Polski lolcontent. Nikt mi nigdy nie powiedział, że tutaj jest jak jest, dopóki nie obejrzałam Krzysztofa Gonciarza rozkładającego interpretacyjnie słowa tej polskiej piosenki. Jakże wtedy raz zostałam umarta ze śmiechu, tak już na zawsze pozostała w moim mózgu taka szufladka na piosenki „Bo tutaj jest jak jest”, „Kiedy znajdziemy się na zakręcie, co z nami będzie”, „Im więcej ciebie tym mniej”, czy klasyk Alicji Janosz „Jest jak jest/ nie zawsze dobrze/ jest jak jest/ tak trudno żyć/ jest jak jest/ a ktoś ma gorzej niż my. Jest jak jest / choć beznadziejnie/ jest jak jest/ to będzie lepiej/ jest jak jest/ bo tak widocznie ma być”. Nie wiem czemu teledysk do piosenki Borysiewicza&Kukiza zniknął z YT – jest on równie poetycki, dorównuje tekstowi. Nigdy go nie zapomnę! Na łożu śmierci będę pytać – „kto wiarę naszą sprzedał”?! xD


Kocham Britney od młodości i wiecie o tym, ależ jej teledyski w zdecydowanej większości to kicz na kołach. Jeśli Britney tańczy, w czym była w młodości genialna, to zawsze wygląda znakomicie ale, o czym wszyscy wiedzą, Britney była chowana na gwiazdę jak pomidor szklarniowy i miała sporo problemów z używkami, relacjami, samoakceptacją w wieku wkroczenia w dorosłe życie. (Jak 99% gwiazd chowanych na drożdżach producentów – aktor z Kevina samego w domu, Miley Cyrus, Justin Bieber… o.O) Kiedy już psychicznie stanęła na nogi postanowiła wydać swoją kolejną (chyba najlepszą) płytę, jednak jej ciało nie było gotowe na nowy teledysk. Mam na myśli to, że nie wróciła jeszcze do szczupłej sylwetki, wciąż miała krótkie włosy po obcięciu się na łyso i jej cera potrzebowała się reinkarnować. Zamiast teledysku, w którym Brit jest seksowna, ponętna i kusi samym wzrokiem stworzono teledysk animowany, który po prostu jest genialny. Bohaterka to superbohaterka jakiegoś miejskiego uniwersum, będąca prawdopodobnie wytworem laboratorium szalonego naukowca. Posiada supertajną moc uśmiechu, unikania ciosów i wykopu bez
półobrotu. Steruje jakąś wielką kosmomachiną, w której śpią jej kolejne ciała/życia i zabija przeciwników pocałunkiem śmierci.  Miodzio – w porównaniu do pozostałych teledysków Brit (nawet tych najlepszych) nie da się zapomnieć dobrego teledysku do popowej piosenki. Po prostu się nie da! ;] (Innym niezapomnianym teledyskiem Britney jest „3”, w którym to teledysku uświadomiłam sobie jak wyuzdane są niektóre teksty, tej mojej ukochanej Brit… ;])

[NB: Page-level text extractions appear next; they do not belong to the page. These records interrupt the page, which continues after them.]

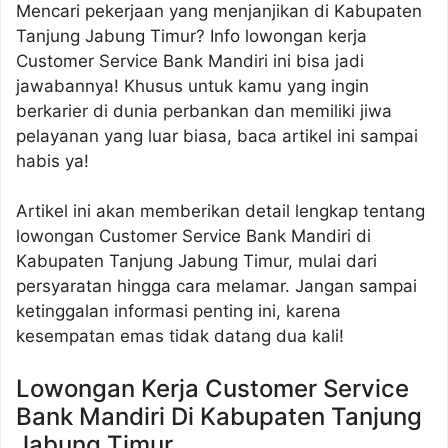
Mencari pekerjaan yang menjanjikan di Kabupaten
Tanjung Jabung Timur? Info lowongan kerja
Customer Service Bank Mandiri ini bisa jadi
jawabannya! Khusus untuk kamu yang ingin
berkarier di dunia perbankan dan memiliki jiwa
pelayanan yang luar biasa, baca artikel ini sampai
habis ya!
Artikel ini akan memberikan detail lengkap tentang
lowongan Customer Service Bank Mandiri di
Kabupaten Tanjung Jabung Timur, mulai dari
persyaratan hingga cara melamar. Jangan sampai
ketinggalan informasi penting ini, karena
kesempatan emas tidak datang dua kali!
Lowongan Kerja Customer Service
Bank Mandiri Di Kabupaten Tanjung
Jabung Timur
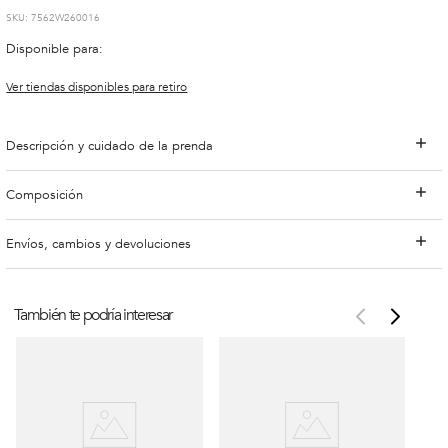
:
7562W260016
Disponible para:
Ver tiendas disponibles para retiro
Descripción y cuidado de la prenda
Composición
Envíos, cambios y devoluciones
También te podría interesar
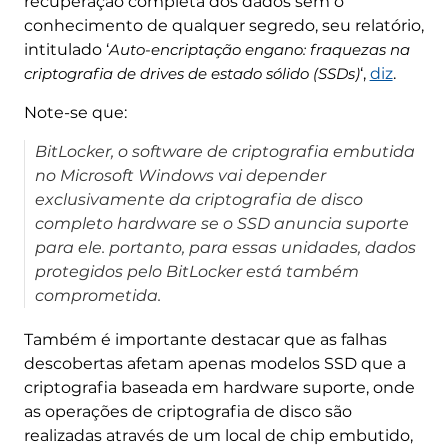
recuperação completa dos dados sem o
conhecimento de qualquer segredo, seu relatório,
intitulado ‘
Auto-encriptação engano: fraquezas na
criptografia de drives de estado sólido (SSDs)
‘,
diz
.
Note-se que:
BitLocker, o software de criptografia embutida
no Microsoft Windows vai depender
exclusivamente da criptografia de disco
completo hardware se o SSD anuncia suporte
para ele. portanto, para essas unidades, dados
protegidos pelo BitLocker está também
comprometida.
Também é importante destacar que as falhas
descobertas afetam apenas modelos SSD que a
criptografia baseada em hardware suporte, onde
as operações de criptografia de disco são
realizadas através de um local de chip embutido,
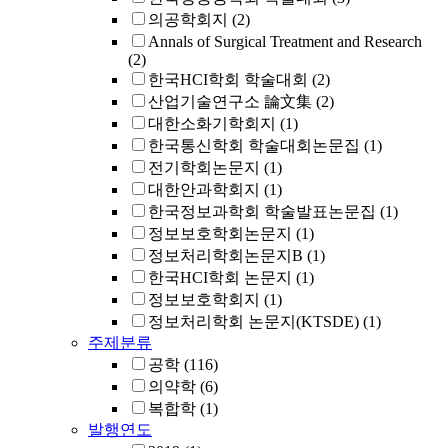
의공학회지
(2)
Annals of Surgical Treatment and Research
(2)
한국HCI학회 학술대회
(2)
산업기술연구소 論文集
(2)
대한소화기학회지
(1)
한국통신학회 학술대회논문집
(1)
전기학회논문지
(1)
대한안과학회지
(1)
한국정보과학회 학술발표논문집
(1)
정보보호학회논문지
(1)
정보처리학회논문지B
(1)
한국HCI학회 논문지
(1)
정보보호학회지
(1)
정보처리학회 논문지(KTSDE)
(1)
주제분류
공학
(116)
의약학
(6)
복합학
(1)
발행연도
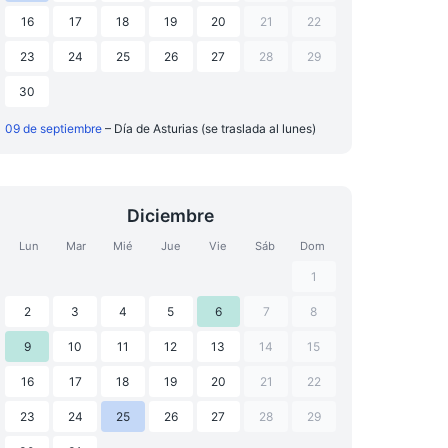
16
17
18
19
20
21
22
23
24
25
26
27
28
29
30
09 de septiembre
– Día de Asturias (se traslada al lunes)
Diciembre
Lun
Mar
Mié
Jue
Vie
Sáb
Dom
1
2
3
4
5
6
7
8
9
10
11
12
13
14
15
16
17
18
19
20
21
22
23
24
25
26
27
28
29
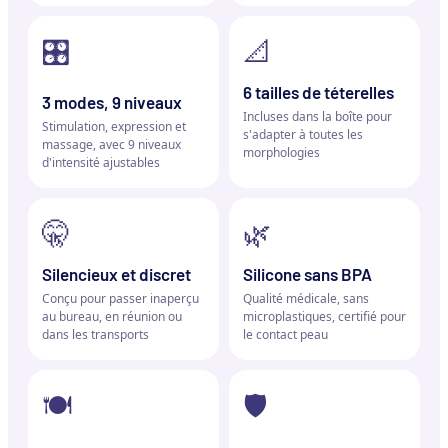
🎛️
📐
6 tailles de téterelles
3 modes, 9 niveaux
Incluses dans la boîte pour
Stimulation, expression et
s'adapter à toutes les
massage, avec 9 niveaux
morphologies
d'intensité ajustables
🤫
🌿
Silencieux et discret
Silicone sans BPA
Conçu pour passer inaperçu
Qualité médicale, sans
au bureau, en réunion ou
microplastiques, certifié pour
dans les transports
le contact peau
🍽️
🛡️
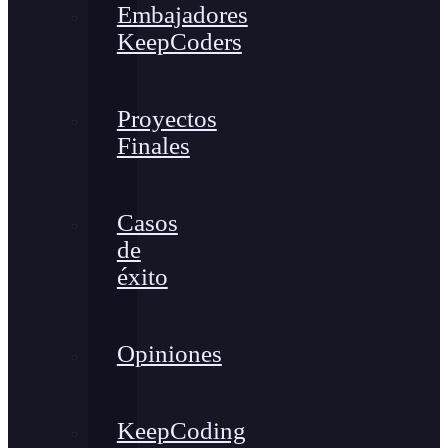
Embajadores
KeepCoders
Proyectos
Finales
Casos
de
éxito
Opiniones
KeepCoding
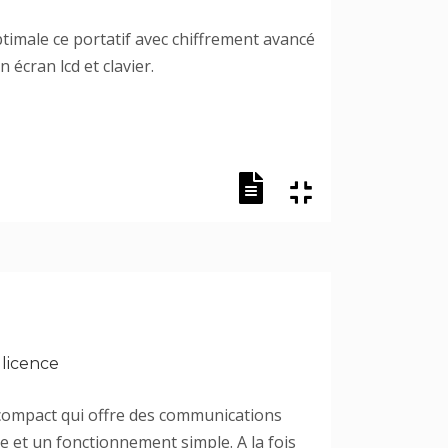
timale ce portatif avec chiffrement avancé
 écran lcd et clavier.
 licence
 compact qui offre des communications
e et un fonctionnement simple. A la fois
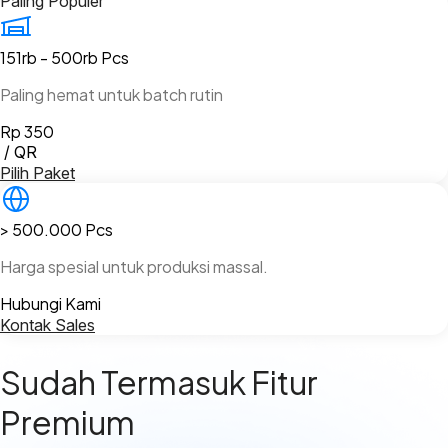
Paling Populer
151rb - 500rb
Pcs
Paling hemat untuk batch rutin
Rp 350
/ QR
Pilih Paket
> 500.000
Pcs
Harga spesial untuk produksi massal.
Hubungi Kami
Kontak Sales
Sudah Termasuk Fitur
Premium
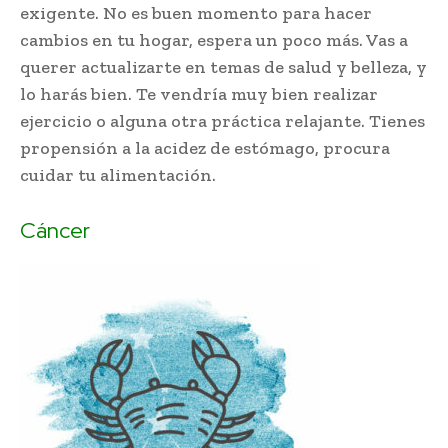
exigente. No es buen momento para hacer
cambios en tu hogar, espera un poco más. Vas a
querer actualizarte en temas de salud y belleza, y
lo harás bien. Te vendría muy bien realizar
ejercicio o alguna otra práctica relajante. Tienes
propensión a la acidez de estómago, procura
cuidar tu alimentación.
Cáncer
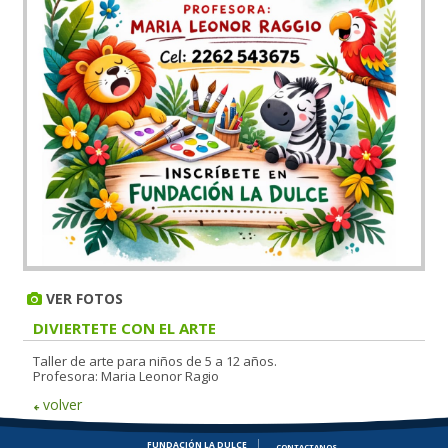
VER FOTOS
DIVIERTETE CON EL ARTE
Taller de arte para niños de 5 a 12 años.
Profesora: Maria Leonor Ragio
volver
FUNDACIÓN LA DULCE
CONTACTANOS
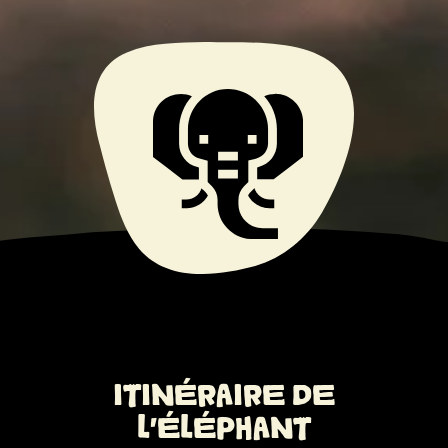
ITINÉRAIRE DE
L’ÉLÉPHANT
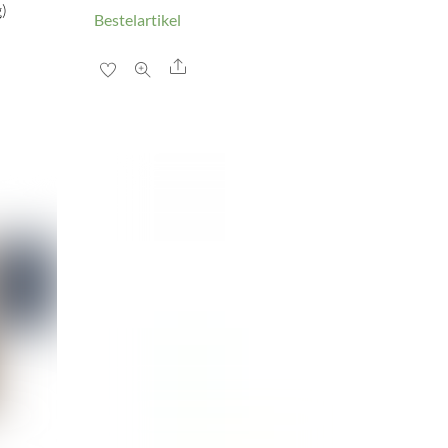
)
Bestelartikel
Share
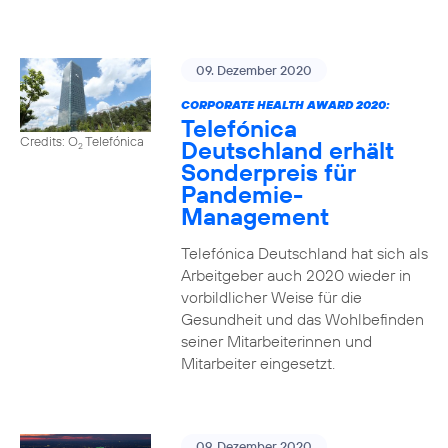
09. Dezember 2020
CORPORATE HEALTH AWARD 2020:
Telefónica
Credits: O
Telefónica
Deutschland erhält
2
Sonderpreis für
Pandemie-
Management
Telefónica Deutschland hat sich als
Arbeitgeber auch 2020 wieder in
vorbildlicher Weise für die
Gesundheit und das Wohlbefinden
seiner Mitarbeiterinnen und
Mitarbeiter eingesetzt.
09. Dezember 2020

Och, nigdy nie zapomnę też tego teledysku! Fabuła klipu  jest prosta – po kolei są pokazywani wszyscy chłopcy z pięcioosobowego składu boysbandu w trakcie bycia opuszczanym przez dziewczyny swego życia. Wszyscy chłopcy lądują po owych rozstaniach w psychiatryku, w jednej sali, w której śpiewają piosenkę. Zamiast robić miny cierpiącego Enrique zrobili z siebie świrów w pokoju o białych, miękkich ścianach. Wyglądają momentami tak creepy, że salwy śmiechu przerywają chwile grozy. xD Jeden z chłopaków śpiewa do kapcia, inny robi wyskok niczym w balecie, w innym momencie jeden policzkuje sam siebie packą na muchy – taka surrealną rzeczywistość połączoną z typowymi fryzurami z lat 90 obejrzeć zawsze warto! Dla mnie ten teledysk, to początek zainteresowania N Syncem i fenomenem boysbandów w ogóle. ;] Legenda głosi, że pewien współczesny boysnand powstał przez przypadkowe spotkanie się wszystkich boysów w jednym psychiatryku, ale ćś!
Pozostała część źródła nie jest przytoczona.